- Holly Andres
- The new Decemberists album could be described as an apocalyptic dance party, which may look a little something like this.
As a music writer, as a music lover, you can only hope that on your birthday that a band you adore plays a concert nearby — at least that's what I cross my fingers and wish for when I blow out my candles. This year, I finally lucked out; a band whose most recent album I can't get enough of performs on my 32nd birthday. The Decemberists return to the Les Schwab Amphitheater in support of their most recent album, "I'll Be Your Girl."

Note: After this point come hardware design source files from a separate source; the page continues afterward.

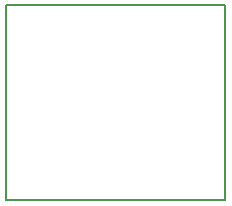
<source format=gm1>
G04 #@! TF.FileFunction,Profile,NP*
%FSLAX46Y46*%
G04 Gerber Fmt 4.6, Leading zero omitted, Abs format (unit mm)*
G04 Created by KiCad (PCBNEW 4.0.6+dfsg1-1) date Wed May  9 09:06:51 2018*
%MOMM*%
%LPD*%
G01*
G04 APERTURE LIST*
%ADD10C,0.100000*%
%ADD11C,0.150000*%
G04 APERTURE END LIST*
D10*
D11*
X134620000Y-102870000D02*
X134620000Y-86360000D01*
X153162000Y-102870000D02*
X134620000Y-102870000D01*
X153162000Y-86360000D02*
X153162000Y-102870000D01*
X134620000Y-86360000D02*
X153162000Y-86360000D01*
M02*

</source>
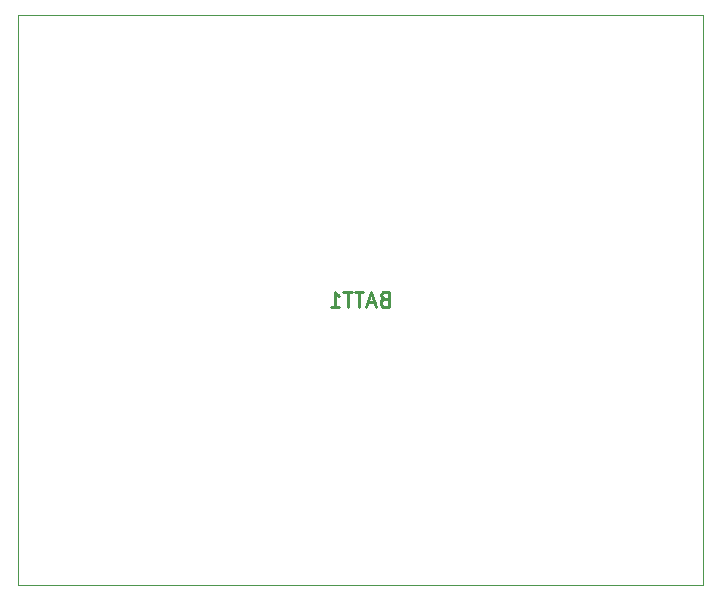
<source format=gbo>
G04 #@! TF.GenerationSoftware,KiCad,Pcbnew,(5.1.5)-3*
G04 #@! TF.CreationDate,2020-02-03T22:04:10-05:00*
G04 #@! TF.ProjectId,punk,70756e6b-2e6b-4696-9361-645f70636258,rev?*
G04 #@! TF.SameCoordinates,Original*
G04 #@! TF.FileFunction,Legend,Bot*
G04 #@! TF.FilePolarity,Positive*
%FSLAX46Y46*%
G04 Gerber Fmt 4.6, Leading zero omitted, Abs format (unit mm)*
G04 Created by KiCad (PCBNEW (5.1.5)-3) date 2020-02-03 22:04:10*
%MOMM*%
%LPD*%
G04 APERTURE LIST*
%ADD10C,0.100000*%
%ADD11C,0.254000*%
G04 APERTURE END LIST*
D10*
X157700000Y-119950000D02*
X157700000Y-71650000D01*
X99700000Y-119950000D02*
X157700000Y-119950000D01*
X99700000Y-71650000D02*
X99700000Y-119950000D01*
X157700000Y-71650000D02*
X99700000Y-71650000D01*
D11*
X130725952Y-95709285D02*
X130544523Y-95769761D01*
X130484047Y-95830238D01*
X130423571Y-95951190D01*
X130423571Y-96132619D01*
X130484047Y-96253571D01*
X130544523Y-96314047D01*
X130665476Y-96374523D01*
X131149285Y-96374523D01*
X131149285Y-95104523D01*
X130725952Y-95104523D01*
X130605000Y-95165000D01*
X130544523Y-95225476D01*
X130484047Y-95346428D01*
X130484047Y-95467380D01*
X130544523Y-95588333D01*
X130605000Y-95648809D01*
X130725952Y-95709285D01*
X131149285Y-95709285D01*
X129939761Y-96011666D02*
X129335000Y-96011666D01*
X130060714Y-96374523D02*
X129637380Y-95104523D01*
X129214047Y-96374523D01*
X128972142Y-95104523D02*
X128246428Y-95104523D01*
X128609285Y-96374523D02*
X128609285Y-95104523D01*
X128004523Y-95104523D02*
X127278809Y-95104523D01*
X127641666Y-96374523D02*
X127641666Y-95104523D01*
X126190238Y-96374523D02*
X126915952Y-96374523D01*
X126553095Y-96374523D02*
X126553095Y-95104523D01*
X126674047Y-95285952D01*
X126795000Y-95406904D01*
X126915952Y-95467380D01*
M02*

</source>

Upon hearing "Severed," the first single off of "I'll Be Your Girl," listeners notice a sound that may not be as familiar, incorporating synthesizers more heavily than some fans may be used to. According to the band's lead singer Colin Meloy, it fits perfectly within the language of The Decemberists.
"It was reaching into a different part of our collective record collection," Meloy says. "You know, I feel like at the end of the day, we've experimented enough over the course of our career that this felt like it was within the language of The Decemberists. It was certainly the music I grew up listening to, like New Order and The Cure, who I consider prime influencers of what I do, which may not have been clear throughout the course of our career."
Meloy is ready to try something different. After the last couple records treading the same well-worn path—something that brought them comfort and success, the band was ready for a 90-degree turn. For "I'll Be Your Girl," the band worked with a new producer in a new studio, which invited experimentation. Meloy remembers band mates Chris Funk and Jenny Conlee showing up to the studio with synthesizers under their arms. After experimenting with arrangements and playing with sounds, everyone got excited.
Diving into the lyrical content of the album also reflects growth and refinement on Meloy's part. This time around, the songwriter, who works best mid-day at home, took more time editing and refining the lyrics.
"The idea of writing in a hotel room is awful to me. I've always been terrified of someone hearing me. Having people hear me practice or do the humiliating task of writing songs, which involves singing nonsense words — I actually need my own space away from people."
The Decemberists are known for mixing darker lyrical themes with more upbeat sounds. Since the new album debuted in March, I've listened to it endlessly. From "Everything is Awful" to "Sucker's Prayer," each song presents a relatable, yet dour feeling that we all have fallen victim to in our own lives—while also being upbeat sonically. The album relays common themes of isolation and extreme emotion, but taken to a place of humor.
"I think some people questioned, 'Has anyone checked in with Colin Meloy recently?'" Meloy says. "I get it. I think there are certainly darker tones than may have been on previous records. I also think, the music itself is more upbeat. We've traded that in a lot in the past, marrying upbeat sound with dour lyrics."
The band's latest single, "Sucker's Prayer," tells the story of a man on the brink of suicide who sings, "I wanna love somebody but I don't know how / I've been so lonely and it's getting me down / I wanna throw my body in the river and drown." The song continues by telling how he stuffs rocks in his pockets and wades into the water, but the current carries his pants away, leaving him standing in the river nude. Dark, yet humorous: the perfect marriage in indie rock songwriting.
"I hope that they find something they can relate to," Meloy says of the album. "I think it is really about finding that darkness in yourself, or that despair, and trying to house it in some humor and finding the absurdity in the catastrophe of living. At the end, I would hope, it sticks a hopeful note with 'I'll Be Your Girl.' I hope at the end that people come out feeling better. That sort of feeling of someone else feels the same way I do can be healing in its own right."